__Your instructions__: Would you return the lines between the one holding "REGIMEN SUBSIDIADO (S." and the one holding "AMP, 4: 2.5 -> 1", inclusive, and only those, exactly as they stand in the listing below?

__Available records__:

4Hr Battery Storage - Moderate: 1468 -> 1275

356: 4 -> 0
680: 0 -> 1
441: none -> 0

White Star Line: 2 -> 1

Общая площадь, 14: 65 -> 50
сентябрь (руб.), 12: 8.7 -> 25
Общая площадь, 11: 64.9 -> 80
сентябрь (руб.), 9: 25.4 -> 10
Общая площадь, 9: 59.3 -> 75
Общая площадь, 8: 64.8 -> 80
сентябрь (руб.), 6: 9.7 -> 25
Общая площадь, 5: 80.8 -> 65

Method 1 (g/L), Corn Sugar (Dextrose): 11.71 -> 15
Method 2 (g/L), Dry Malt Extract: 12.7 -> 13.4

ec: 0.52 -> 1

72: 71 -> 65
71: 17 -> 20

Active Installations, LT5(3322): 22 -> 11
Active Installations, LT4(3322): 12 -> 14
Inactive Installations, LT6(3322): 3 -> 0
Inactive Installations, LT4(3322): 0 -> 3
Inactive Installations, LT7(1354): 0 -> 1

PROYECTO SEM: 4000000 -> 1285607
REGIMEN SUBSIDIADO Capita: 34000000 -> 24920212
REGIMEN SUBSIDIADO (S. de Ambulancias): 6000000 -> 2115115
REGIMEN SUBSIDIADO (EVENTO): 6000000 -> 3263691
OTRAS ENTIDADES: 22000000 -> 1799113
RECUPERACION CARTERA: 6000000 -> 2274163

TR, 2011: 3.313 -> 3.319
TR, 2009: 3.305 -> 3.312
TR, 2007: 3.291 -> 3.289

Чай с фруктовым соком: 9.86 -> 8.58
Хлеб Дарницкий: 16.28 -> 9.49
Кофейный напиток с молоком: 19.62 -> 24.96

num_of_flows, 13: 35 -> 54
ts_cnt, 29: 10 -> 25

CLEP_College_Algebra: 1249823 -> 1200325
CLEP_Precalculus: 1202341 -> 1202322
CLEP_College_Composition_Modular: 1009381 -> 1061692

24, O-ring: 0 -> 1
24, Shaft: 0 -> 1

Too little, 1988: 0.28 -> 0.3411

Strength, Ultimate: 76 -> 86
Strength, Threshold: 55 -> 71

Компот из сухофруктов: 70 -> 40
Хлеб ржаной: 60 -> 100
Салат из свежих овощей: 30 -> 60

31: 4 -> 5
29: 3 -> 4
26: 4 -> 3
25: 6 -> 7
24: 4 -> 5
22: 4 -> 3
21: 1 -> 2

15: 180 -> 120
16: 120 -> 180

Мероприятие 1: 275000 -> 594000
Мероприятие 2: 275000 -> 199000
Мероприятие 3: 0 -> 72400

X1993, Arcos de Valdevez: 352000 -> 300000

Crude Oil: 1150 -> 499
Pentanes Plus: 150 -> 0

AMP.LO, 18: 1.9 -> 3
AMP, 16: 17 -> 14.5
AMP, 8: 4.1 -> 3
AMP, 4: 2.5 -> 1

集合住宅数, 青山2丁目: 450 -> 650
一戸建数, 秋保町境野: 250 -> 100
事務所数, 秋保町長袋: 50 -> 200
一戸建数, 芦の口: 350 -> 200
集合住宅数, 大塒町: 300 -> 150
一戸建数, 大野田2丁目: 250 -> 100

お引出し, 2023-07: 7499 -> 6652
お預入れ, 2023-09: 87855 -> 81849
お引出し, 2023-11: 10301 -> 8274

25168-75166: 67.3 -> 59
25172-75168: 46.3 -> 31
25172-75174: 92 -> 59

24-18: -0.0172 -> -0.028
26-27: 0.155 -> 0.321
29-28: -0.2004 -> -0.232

__Answer section__:
REGIMEN SUBSIDIADO (S. de Ambulancias): 6000000 -> 2115115
REGIMEN SUBSIDIADO (EVENTO): 6000000 -> 3263691
OTRAS ENTIDADES: 22000000 -> 1799113
RECUPERACION CARTERA: 6000000 -> 2274163

TR, 2011: 3.313 -> 3.319
TR, 2009: 3.305 -> 3.312
TR, 2007: 3.291 -> 3.289

Чай с фруктовым соком: 9.86 -> 8.58
Хлеб Дарницкий: 16.28 -> 9.49
Кофейный напиток с молоком: 19.62 -> 24.96

num_of_flows, 13: 35 -> 54
ts_cnt, 29: 10 -> 25

CLEP_College_Algebra: 1249823 -> 1200325
CLEP_Precalculus: 1202341 -> 1202322
CLEP_College_Composition_Modular: 1009381 -> 1061692

24, O-ring: 0 -> 1
24, Shaft: 0 -> 1

Too little, 1988: 0.28 -> 0.3411

Strength, Ultimate: 76 -> 86
Strength, Threshold: 55 -> 71

Компот из сухофруктов: 70 -> 40
Хлеб ржаной: 60 -> 100
Салат из свежих овощей: 30 -> 60

31: 4 -> 5
29: 3 -> 4
26: 4 -> 3
25: 6 -> 7
24: 4 -> 5
22: 4 -> 3
21: 1 -> 2

15: 180 -> 120
16: 120 -> 180

Мероприятие 1: 275000 -> 594000
Мероприятие 2: 275000 -> 199000
Мероприятие 3: 0 -> 72400

X1993, Arcos de Valdevez: 352000 -> 300000

Crude Oil: 1150 -> 499
Pentanes Plus: 150 -> 0

AMP.LO, 18: 1.9 -> 3
AMP, 16: 17 -> 14.5
AMP, 8: 4.1 -> 3
AMP, 4: 2.5 -> 1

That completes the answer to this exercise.